Stated exercise: Write out every line of text in the data below word for word, leaving the pictures out.

[Collected data]

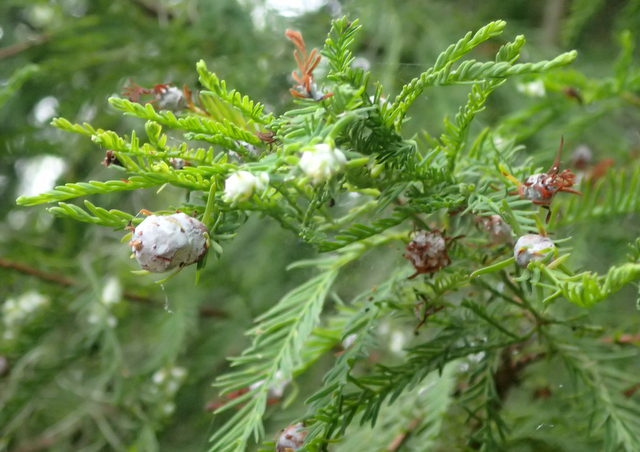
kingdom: Animalia
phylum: Arthropoda
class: Insecta
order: Diptera
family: Cecidomyiidae
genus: Taxodiomyia
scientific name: Taxodiomyia cupressiananassa
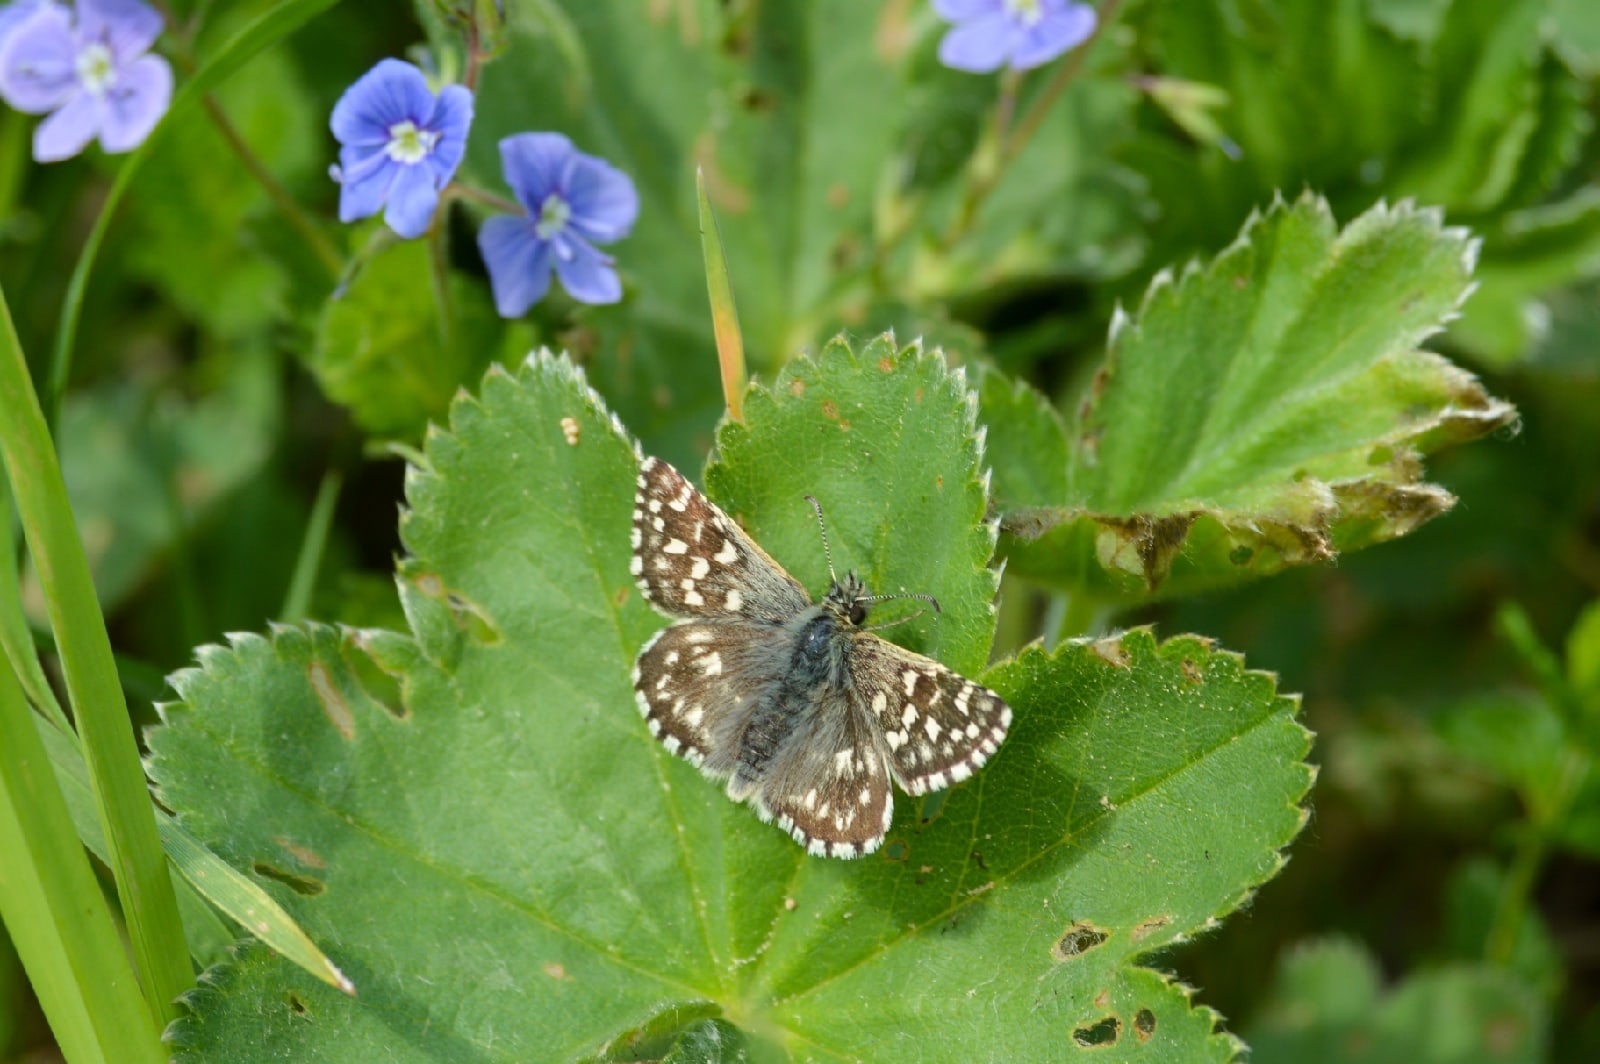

Worked solution:
kingdom: Animalia
phylum: Arthropoda
class: Insecta
order: Diptera
family: Cecidomyiidae
genus: Taxodiomyia
scientific name: Taxodiomyia cupressiananassa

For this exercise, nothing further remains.